A battle is occurring for GBP/USD, reflecting dwindling bullish strength and increasing bearish influence

    by VT Markets
    /
    Jul 18, 2025

    GBP/USD is currently encountering a pivotal technical stage where diminishing bullish momentum clashes with increasing bearish pressure. A Doji candle on the daily chart marks indecision, with buyers defending the 1.3390–1.3370 range despite earlier downward pressure.

    GBP/USD has slipped below its upward channel, hovering above 1.3400, with major support at the 23.6% Fibonacci retracement level of the January-July rally. Price action remains below the 50-day and 20-day Simple Moving Averages, indicating a drop in short-term bullish momentum.

    Momentum Indicators and Technical Analysis

    Momentum indicators show a shift away from bullish signals. The Relative Strength Index is nearing oversold territory at around 39, while the Average True Range, at 0.00927, points to a contraction in daily volatility, suggesting potential for a breakout.

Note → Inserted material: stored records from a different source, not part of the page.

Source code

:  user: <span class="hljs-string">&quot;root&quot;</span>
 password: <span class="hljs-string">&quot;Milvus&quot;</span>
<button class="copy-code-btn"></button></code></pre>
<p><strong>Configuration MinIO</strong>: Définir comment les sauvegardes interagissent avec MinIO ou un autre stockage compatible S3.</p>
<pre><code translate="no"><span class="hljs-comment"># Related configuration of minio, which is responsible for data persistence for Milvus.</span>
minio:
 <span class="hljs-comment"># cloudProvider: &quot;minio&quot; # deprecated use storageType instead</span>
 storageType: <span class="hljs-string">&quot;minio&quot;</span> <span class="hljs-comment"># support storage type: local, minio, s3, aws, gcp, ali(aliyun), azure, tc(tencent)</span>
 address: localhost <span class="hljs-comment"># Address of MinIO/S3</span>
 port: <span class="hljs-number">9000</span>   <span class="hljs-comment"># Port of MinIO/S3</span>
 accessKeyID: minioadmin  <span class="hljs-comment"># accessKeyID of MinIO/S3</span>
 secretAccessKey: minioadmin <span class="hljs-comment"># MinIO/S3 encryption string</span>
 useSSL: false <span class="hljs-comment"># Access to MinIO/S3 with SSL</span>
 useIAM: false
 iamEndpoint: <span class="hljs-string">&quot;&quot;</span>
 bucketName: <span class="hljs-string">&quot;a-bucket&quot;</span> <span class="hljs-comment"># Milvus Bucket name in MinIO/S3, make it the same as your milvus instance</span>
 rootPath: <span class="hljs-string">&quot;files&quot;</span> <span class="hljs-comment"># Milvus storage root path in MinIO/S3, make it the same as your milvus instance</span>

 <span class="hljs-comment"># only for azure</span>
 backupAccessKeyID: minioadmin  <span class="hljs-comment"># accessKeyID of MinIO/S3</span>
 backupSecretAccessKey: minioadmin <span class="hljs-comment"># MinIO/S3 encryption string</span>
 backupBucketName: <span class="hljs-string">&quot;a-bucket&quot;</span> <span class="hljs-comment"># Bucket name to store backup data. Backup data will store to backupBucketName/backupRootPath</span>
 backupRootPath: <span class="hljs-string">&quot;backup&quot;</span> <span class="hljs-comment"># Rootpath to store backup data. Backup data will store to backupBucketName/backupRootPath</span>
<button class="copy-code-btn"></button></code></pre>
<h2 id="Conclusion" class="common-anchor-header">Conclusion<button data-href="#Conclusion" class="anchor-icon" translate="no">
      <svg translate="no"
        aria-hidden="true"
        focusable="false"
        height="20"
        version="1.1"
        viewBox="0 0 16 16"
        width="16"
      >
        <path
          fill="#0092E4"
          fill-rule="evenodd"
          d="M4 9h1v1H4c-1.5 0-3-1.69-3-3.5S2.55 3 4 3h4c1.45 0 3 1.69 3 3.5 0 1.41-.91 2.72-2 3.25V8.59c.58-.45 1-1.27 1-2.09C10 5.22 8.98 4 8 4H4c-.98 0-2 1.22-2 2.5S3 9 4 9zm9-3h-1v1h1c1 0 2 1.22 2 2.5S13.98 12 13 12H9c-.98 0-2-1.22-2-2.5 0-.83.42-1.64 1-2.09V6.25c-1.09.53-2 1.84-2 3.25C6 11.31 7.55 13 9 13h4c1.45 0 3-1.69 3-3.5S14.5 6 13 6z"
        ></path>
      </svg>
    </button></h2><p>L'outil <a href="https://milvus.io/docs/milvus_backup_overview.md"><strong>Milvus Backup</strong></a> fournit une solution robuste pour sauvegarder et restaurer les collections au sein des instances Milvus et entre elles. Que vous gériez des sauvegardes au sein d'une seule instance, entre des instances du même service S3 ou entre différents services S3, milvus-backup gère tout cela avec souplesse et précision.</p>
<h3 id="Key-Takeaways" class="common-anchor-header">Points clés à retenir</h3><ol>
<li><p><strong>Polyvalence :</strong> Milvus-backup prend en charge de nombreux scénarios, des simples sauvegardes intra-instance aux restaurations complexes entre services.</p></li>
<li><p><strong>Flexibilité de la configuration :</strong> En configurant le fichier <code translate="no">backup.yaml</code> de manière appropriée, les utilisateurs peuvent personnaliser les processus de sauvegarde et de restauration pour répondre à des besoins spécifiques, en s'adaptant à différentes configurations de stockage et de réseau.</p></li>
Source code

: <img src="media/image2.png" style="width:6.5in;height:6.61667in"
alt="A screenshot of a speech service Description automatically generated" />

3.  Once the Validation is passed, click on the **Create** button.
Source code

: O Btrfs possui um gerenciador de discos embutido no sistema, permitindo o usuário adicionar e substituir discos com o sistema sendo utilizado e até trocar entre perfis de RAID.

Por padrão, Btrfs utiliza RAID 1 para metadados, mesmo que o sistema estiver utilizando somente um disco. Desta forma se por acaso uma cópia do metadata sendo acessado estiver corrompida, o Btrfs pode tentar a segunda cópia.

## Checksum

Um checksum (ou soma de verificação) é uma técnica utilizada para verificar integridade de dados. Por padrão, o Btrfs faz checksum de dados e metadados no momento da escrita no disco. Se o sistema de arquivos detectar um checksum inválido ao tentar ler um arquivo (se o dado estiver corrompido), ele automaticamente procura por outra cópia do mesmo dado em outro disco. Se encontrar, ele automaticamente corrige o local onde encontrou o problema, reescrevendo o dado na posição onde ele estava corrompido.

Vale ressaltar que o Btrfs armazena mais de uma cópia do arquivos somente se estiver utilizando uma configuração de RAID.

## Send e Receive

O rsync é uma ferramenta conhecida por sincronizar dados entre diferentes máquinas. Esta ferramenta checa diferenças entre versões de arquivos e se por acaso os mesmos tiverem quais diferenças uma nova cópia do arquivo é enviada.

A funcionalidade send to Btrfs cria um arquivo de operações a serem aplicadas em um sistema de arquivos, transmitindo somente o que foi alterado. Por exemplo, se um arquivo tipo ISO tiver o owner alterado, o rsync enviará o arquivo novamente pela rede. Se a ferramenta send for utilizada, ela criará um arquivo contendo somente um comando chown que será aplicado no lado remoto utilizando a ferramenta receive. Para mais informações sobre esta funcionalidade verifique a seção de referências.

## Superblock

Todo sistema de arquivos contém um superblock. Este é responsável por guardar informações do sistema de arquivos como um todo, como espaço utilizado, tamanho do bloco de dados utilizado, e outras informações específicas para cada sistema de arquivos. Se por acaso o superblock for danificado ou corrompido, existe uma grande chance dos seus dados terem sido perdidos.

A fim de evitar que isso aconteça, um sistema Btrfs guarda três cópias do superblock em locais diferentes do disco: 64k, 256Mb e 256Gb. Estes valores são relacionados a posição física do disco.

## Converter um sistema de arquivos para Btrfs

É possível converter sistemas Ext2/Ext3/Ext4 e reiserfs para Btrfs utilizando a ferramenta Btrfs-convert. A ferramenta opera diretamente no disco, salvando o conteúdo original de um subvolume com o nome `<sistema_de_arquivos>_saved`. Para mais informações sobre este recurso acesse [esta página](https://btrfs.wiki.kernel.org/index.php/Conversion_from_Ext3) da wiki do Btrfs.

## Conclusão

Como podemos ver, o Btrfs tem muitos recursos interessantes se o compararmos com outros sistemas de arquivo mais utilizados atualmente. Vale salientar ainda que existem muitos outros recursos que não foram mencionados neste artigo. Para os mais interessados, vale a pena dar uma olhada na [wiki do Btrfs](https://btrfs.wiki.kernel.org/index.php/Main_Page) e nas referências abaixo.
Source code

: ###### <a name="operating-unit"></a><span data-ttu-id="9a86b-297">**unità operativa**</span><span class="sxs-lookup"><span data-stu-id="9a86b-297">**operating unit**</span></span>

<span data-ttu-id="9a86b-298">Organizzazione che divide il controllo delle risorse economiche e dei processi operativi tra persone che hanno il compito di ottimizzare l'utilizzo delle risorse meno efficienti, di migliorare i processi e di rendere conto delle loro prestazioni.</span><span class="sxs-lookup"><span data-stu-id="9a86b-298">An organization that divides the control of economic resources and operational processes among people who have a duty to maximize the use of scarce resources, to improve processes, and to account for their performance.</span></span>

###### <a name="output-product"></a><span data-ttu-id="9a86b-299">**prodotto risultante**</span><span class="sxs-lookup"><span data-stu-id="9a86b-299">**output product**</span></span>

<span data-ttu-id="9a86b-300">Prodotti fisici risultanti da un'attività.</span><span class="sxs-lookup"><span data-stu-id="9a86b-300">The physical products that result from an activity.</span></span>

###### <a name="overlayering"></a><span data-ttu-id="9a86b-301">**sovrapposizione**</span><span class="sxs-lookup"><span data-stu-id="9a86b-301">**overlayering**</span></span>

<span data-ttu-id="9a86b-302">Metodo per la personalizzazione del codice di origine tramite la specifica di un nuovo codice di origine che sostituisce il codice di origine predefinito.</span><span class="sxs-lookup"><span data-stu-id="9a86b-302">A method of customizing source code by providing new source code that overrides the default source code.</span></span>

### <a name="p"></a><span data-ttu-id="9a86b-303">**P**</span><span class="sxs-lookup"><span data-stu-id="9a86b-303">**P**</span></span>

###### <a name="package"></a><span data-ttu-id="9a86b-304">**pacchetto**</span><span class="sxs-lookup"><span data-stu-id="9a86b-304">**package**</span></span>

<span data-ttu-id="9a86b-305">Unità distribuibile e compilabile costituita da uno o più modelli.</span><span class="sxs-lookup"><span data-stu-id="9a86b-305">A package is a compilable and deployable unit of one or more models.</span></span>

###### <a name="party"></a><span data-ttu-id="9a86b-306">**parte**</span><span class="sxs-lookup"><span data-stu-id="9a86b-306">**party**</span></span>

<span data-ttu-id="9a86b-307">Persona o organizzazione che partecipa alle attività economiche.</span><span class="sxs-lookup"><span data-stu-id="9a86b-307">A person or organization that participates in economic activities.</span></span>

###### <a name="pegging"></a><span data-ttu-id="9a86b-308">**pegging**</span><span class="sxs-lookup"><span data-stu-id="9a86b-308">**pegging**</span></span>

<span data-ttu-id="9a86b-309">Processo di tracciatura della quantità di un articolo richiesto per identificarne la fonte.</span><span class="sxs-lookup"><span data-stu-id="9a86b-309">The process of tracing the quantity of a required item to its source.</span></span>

    If GBP/USD falls below 1.3390, the next targets are the 100-day SMA at 1.3281 and the 38.2% Fibonacci level at 1.3144. The short-term trend maintains selling pressure, with bulls needing to reclaim the 50-day SMA to regain control.

    The Pound Sterling is the oldest currency globally and ranks as the fourth most-traded, with the Bank of England’s monetary policies directly impacting its value. Economic indicators like GDP, PMIs, and trade balance are crucial in shaping its direction.

    Given the indecisive technical stage, we believe now is the time to position for a downward move by acquiring put options. The Doji candle and failure to hold the upward channel signal that bullish conviction is waning. Buying puts allows us to profit from a potential decline while defining our maximum risk to the premium paid.

    Fundamental Pressures and Market Dynamics

    This bearish technical view is reinforced by fundamental pressures on the Pound Sterling. While UK inflation hit the 2% target in May 2024 for the first time in nearly three years, stubbornly high services inflation of 5.7% is pushing the Bank of England towards an interest rate cut in August or September. This policy divergence with a more hawkish U.S. Federal Reserve strengthens the case for a weaker British currency.

    On the other side of the pair, the dollar continues to show strength, supported by a robust labor market and a patient central bank. The recent Non-Farm Payrolls report showed the US economy added 272,000 jobs, crushing expectations and reinforcing the “higher for longer” interest rate narrative. This fundamental contrast makes shorting the pair an attractive proposition.

    The contraction in daily volatility noted by the Average True Range presents an opportunity. Lower volatility typically translates to cheaper option premiums, making this an ideal time to purchase our puts before a potential breakout. We can secure downside protection at a lower cost ahead of an anticipated increase in price movement.

    Historically, periods of significant monetary policy divergence, such as the sharp declines seen in 2022, have led to multi-cent drops in the currency pair. Should the price breach the critical 1.3390 support level, we see a clear path towards the 100-day moving average and the subsequent Fibonacci target. This precedent suggests a swift move lower is plausible once key supports are broken.

    Our strategy should be invalidated if bulls manage to reclaim the 50-day Simple Moving Average. We will use a close above this level as our signal to reassess or exit the bearish positions. For now, all indicators suggest preparing for a decline towards the 1.3281 level.